**Bagian Dokumen:**
Tak Berkutik, Spesialis Pencuri Kotak Amal Masjid Diciduk Polsek Singosari
Reporter
Nana
Editor
Sri Kurnia Mahiruni
20 - Sep - 2017, 02:54
Petualangan tidak terpuji warga Dusun Boro Jabung, Desa Jabung, Kecamatan Jabung, Mustakim (29) akhirnya harus berakhir.
Unit Reskrim Polsek Singosari yang telah menetapkan si spesialis pencuri kotak amal masjid dan mushola di berbagai wilayah Kabupaten Malang menjadi Daftar Pencarian Orang (DPO), berhasil membekuknya.
Petualangan tidak terpuji Mustakim harus berakhir di Mushola "AN-NUR" di Jalan Perusahaan RT 04, RW.08, Desa Tunjung tirto, Kecamatan Singosari, Senin (18/09/2017) kemarin saat kembali beraksi.

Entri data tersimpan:
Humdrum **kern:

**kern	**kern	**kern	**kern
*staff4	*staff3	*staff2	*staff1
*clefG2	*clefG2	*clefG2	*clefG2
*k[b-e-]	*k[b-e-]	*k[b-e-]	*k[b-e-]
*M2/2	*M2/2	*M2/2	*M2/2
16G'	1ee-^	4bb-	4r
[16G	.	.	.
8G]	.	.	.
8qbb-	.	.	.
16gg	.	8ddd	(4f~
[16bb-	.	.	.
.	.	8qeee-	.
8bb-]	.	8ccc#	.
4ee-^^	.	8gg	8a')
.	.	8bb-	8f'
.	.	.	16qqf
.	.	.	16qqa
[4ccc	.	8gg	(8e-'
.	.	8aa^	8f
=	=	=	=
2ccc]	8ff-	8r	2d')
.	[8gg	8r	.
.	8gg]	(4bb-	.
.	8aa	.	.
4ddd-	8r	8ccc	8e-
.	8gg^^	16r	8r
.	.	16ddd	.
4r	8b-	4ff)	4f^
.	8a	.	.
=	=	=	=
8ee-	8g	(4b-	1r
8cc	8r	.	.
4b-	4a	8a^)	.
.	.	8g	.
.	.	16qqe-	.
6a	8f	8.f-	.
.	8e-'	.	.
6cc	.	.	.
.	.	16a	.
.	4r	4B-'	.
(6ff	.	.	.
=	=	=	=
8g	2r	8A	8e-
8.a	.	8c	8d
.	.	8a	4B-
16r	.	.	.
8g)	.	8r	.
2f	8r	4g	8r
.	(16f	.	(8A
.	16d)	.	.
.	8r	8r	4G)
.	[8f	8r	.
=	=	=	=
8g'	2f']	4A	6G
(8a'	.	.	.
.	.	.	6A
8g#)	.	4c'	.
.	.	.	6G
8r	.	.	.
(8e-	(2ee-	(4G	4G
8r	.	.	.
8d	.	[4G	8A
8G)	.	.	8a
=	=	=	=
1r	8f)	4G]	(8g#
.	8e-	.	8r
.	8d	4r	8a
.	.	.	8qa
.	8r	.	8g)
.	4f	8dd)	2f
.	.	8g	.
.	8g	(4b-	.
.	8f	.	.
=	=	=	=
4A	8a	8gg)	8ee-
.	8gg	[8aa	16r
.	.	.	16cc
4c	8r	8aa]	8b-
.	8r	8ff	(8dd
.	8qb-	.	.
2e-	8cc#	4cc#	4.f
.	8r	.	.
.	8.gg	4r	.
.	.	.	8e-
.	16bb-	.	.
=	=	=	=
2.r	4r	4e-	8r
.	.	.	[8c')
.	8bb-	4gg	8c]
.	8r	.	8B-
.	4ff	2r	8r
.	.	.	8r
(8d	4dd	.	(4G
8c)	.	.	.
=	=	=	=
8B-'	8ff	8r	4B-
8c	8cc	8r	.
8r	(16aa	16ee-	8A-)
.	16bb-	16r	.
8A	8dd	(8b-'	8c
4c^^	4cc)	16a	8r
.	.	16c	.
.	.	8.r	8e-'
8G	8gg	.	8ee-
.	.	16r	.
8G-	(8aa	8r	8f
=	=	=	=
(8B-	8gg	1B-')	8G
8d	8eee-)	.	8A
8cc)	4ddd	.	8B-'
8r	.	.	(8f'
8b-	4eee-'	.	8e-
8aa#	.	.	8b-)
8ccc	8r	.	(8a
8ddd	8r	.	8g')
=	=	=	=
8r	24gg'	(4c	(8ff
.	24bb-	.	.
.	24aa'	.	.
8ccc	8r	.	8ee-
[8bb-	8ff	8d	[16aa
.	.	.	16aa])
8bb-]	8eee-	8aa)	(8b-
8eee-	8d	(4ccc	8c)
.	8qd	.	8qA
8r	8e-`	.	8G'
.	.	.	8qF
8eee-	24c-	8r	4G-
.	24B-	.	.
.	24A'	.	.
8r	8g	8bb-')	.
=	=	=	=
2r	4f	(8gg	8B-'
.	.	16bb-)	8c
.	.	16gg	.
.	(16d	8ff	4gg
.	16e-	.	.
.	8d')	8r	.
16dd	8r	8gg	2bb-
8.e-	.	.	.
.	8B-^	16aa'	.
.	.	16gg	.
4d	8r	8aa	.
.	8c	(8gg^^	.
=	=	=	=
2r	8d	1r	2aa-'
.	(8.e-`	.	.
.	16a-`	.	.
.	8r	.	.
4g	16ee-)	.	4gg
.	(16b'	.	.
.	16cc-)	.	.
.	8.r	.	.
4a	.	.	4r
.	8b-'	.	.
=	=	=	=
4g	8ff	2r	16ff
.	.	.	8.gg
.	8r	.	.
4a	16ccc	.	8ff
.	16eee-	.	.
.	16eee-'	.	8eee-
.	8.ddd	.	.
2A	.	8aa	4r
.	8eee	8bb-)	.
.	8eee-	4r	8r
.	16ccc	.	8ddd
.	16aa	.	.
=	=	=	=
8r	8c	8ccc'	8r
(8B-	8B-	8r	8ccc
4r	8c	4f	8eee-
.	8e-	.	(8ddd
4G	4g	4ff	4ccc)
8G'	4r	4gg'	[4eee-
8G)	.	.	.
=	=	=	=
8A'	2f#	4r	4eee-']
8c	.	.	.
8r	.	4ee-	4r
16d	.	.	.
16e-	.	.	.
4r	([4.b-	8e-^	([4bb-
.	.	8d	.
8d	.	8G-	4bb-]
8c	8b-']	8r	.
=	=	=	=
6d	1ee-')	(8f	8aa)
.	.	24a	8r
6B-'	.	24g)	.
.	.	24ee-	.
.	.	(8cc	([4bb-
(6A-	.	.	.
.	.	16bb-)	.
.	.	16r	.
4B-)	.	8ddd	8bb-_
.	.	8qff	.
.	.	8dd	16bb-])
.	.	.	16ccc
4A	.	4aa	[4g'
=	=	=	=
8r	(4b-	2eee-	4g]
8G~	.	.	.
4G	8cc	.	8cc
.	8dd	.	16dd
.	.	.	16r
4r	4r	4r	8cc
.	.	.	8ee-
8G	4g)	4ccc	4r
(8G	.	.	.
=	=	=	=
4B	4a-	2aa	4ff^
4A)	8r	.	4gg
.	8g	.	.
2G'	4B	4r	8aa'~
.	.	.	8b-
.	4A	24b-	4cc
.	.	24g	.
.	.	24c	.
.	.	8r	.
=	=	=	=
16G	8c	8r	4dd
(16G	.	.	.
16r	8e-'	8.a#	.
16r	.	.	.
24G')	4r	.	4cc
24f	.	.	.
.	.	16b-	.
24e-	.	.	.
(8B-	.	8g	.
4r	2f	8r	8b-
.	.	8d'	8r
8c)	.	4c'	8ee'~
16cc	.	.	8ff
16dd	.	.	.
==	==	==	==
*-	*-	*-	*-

**Tugas yang Dikerjakan:**
1. Menurut berita tentang penangkapan pencuri kotak amal masjid, mengapa petualangan Mustakim berakhir di Mushola "AN-NUR"? Jelaskan dalam satu sampai tiga kalimat.
2. Tuliskan lanjutan berita tentang penangkapan pencuri kotak amal masjid itu, dimulai setelah kalimat terakhir yang tertera.

**Jawaban Bernomor:**
1. Petualangan Mustakim berakhir di Mushola "AN-NUR" di Jalan Perusahaan, Desa Tunjung tirto, Kecamatan Singosari, karena ia dibekuk di sana pada Senin (18/09/2017) saat kembali beraksi. Sebelumnya, Unit Reskrim Polsek Singosari telah menetapkannya sebagai Daftar Pencarian Orang (DPO) karena mencuri kotak amal masjid dan mushola di berbagai wilayah Kabupaten Malang.

2.
Polisi yang telah lama menunggu si pelaku, dengan sigap meringkusnya saat dia mencongkel kotak amal yang ditaruh di luar mushola dengan menggunakan alat pencukit berupa obeng Min (-).
"Anggota menangkapnya saat beraksi lagi. Pelaku ini memang spesialis pencuri kotak amal masjid," kata Kapolsek Singosari Kompol Wachid Arifaini, Selasa (19/09).
Dari tangan pelaku, anggota kepolisian mengamankan uang curian dari kotak amal mushola sebesar Rp 233 Ribu, obeng yang digunakan sebagai alat pencukit kotak amal, cepuk plastik yang berisi lem atau perekat yang terbuat dari buah nangka (dalam bahasa jawa disebut pulut) serra satu unit sepeda motor Suzuki Smash warna hitam silver No. Pol. W.3266.SO.
Dari hasil pengembangan pemeriksaan oleh Polsek Singosari, pelaku telah melakukan pencurian sebanyak 9 kali di wilayah hukum Polsek Singosari, wilayah hukum Polres Malang dan wilayah hukum Polres Malang Kota. Semua pencurian sasarannya adalah masjid dan mushola.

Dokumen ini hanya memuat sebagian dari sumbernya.